> **Given exercise**:
Copy every line of the data below without changing a single character.

> **Data to process**:
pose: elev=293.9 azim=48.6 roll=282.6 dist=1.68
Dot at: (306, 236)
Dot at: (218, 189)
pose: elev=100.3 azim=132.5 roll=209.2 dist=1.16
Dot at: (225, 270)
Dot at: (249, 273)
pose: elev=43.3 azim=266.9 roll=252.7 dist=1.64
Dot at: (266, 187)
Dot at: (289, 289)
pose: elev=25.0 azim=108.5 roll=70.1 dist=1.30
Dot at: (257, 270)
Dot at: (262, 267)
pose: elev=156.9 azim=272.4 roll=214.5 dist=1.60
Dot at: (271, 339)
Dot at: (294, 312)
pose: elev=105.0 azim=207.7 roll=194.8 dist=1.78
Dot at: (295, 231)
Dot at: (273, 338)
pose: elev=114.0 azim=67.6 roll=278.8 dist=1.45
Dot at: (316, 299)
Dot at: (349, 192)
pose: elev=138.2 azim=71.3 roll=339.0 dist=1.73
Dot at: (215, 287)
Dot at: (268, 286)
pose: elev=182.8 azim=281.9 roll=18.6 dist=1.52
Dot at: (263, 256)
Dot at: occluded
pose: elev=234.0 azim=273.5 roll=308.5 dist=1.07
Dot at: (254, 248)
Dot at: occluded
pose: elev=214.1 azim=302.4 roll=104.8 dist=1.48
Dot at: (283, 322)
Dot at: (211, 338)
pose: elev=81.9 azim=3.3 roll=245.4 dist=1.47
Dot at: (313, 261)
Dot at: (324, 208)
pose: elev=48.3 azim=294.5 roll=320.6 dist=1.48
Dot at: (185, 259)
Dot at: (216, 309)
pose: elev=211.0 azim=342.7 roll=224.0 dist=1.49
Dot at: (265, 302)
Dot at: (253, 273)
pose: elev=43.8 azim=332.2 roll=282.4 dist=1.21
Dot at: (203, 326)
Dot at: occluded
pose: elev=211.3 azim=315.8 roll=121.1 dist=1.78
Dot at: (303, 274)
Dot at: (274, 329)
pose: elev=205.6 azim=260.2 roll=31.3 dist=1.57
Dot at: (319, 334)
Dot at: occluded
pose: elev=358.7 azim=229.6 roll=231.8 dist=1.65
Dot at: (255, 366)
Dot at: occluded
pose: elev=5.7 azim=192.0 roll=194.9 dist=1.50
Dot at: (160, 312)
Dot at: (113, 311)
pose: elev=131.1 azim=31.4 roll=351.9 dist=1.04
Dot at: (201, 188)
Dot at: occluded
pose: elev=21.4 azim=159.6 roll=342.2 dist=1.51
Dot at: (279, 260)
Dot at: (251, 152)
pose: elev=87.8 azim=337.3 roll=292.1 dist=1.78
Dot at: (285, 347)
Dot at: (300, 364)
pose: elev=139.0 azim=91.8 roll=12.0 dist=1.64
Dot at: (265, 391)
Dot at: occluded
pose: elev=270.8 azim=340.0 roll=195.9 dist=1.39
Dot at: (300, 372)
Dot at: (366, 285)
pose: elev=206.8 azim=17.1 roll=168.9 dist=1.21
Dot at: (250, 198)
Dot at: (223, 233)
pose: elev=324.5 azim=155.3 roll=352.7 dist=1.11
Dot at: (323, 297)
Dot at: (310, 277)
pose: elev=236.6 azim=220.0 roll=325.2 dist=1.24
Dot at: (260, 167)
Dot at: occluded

> **Finished exercise**:
pose: elev=293.9 azim=48.6 roll=282.6 dist=1.68
Dot at: (306, 236)
Dot at: (218, 189)
pose: elev=100.3 azim=132.5 roll=209.2 dist=1.16
Dot at: (225, 270)
Dot at: (249, 273)
pose: elev=43.3 azim=266.9 roll=252.7 dist=1.64
Dot at: (266, 187)
Dot at: (289, 289)
pose: elev=25.0 azim=108.5 roll=70.1 dist=1.30
Dot at: (257, 270)
Dot at: (262, 267)
pose: elev=156.9 azim=272.4 roll=214.5 dist=1.60
Dot at: (271, 339)
Dot at: (294, 312)
pose: elev=105.0 azim=207.7 roll=194.8 dist=1.78
Dot at: (295, 231)
Dot at: (273, 338)
pose: elev=114.0 azim=67.6 roll=278.8 dist=1.45
Dot at: (316, 299)
Dot at: (349, 192)
pose: elev=138.2 azim=71.3 roll=339.0 dist=1.73
Dot at: (215, 287)
Dot at: (268, 286)
pose: elev=182.8 azim=281.9 roll=18.6 dist=1.52
Dot at: (263, 256)
Dot at: occluded
pose: elev=234.0 azim=273.5 roll=308.5 dist=1.07
Dot at: (254, 248)
Dot at: occluded
pose: elev=214.1 azim=302.4 roll=104.8 dist=1.48
Dot at: (283, 322)
Dot at: (211, 338)
pose: elev=81.9 azim=3.3 roll=245.4 dist=1.47
Dot at: (313, 261)
Dot at: (324, 208)
pose: elev=48.3 azim=294.5 roll=320.6 dist=1.48
Dot at: (185, 259)
Dot at: (216, 309)
pose: elev=211.0 azim=342.7 roll=224.0 dist=1.49
Dot at: (265, 302)
Dot at: (253, 273)
pose: elev=43.8 azim=332.2 roll=282.4 dist=1.21
Dot at: (203, 326)
Dot at: occluded
pose: elev=211.3 azim=315.8 roll=121.1 dist=1.78
Dot at: (303, 274)
Dot at: (274, 329)
pose: elev=205.6 azim=260.2 roll=31.3 dist=1.57
Dot at: (319, 334)
Dot at: occluded
pose: elev=358.7 azim=229.6 roll=231.8 dist=1.65
Dot at: (255, 366)
Dot at: occluded
pose: elev=5.7 azim=192.0 roll=194.9 dist=1.50
Dot at: (160, 312)
Dot at: (113, 311)
pose: elev=131.1 azim=31.4 roll=351.9 dist=1.04
Dot at: (201, 188)
Dot at: occluded
pose: elev=21.4 azim=159.6 roll=342.2 dist=1.51
Dot at: (279, 260)
Dot at: (251, 152)
pose: elev=87.8 azim=337.3 roll=292.1 dist=1.78
Dot at: (285, 347)
Dot at: (300, 364)
pose: elev=139.0 azim=91.8 roll=12.0 dist=1.64
Dot at: (265, 391)
Dot at: occluded
pose: elev=270.8 azim=340.0 roll=195.9 dist=1.39
Dot at: (300, 372)
Dot at: (366, 285)
pose: elev=206.8 azim=17.1 roll=168.9 dist=1.21
Dot at: (250, 198)
Dot at: (223, 233)
pose: elev=324.5 azim=155.3 roll=352.7 dist=1.11
Dot at: (323, 297)
Dot at: (310, 277)
pose: elev=236.6 azim=220.0 roll=325.2 dist=1.24
Dot at: (260, 167)
Dot at: occluded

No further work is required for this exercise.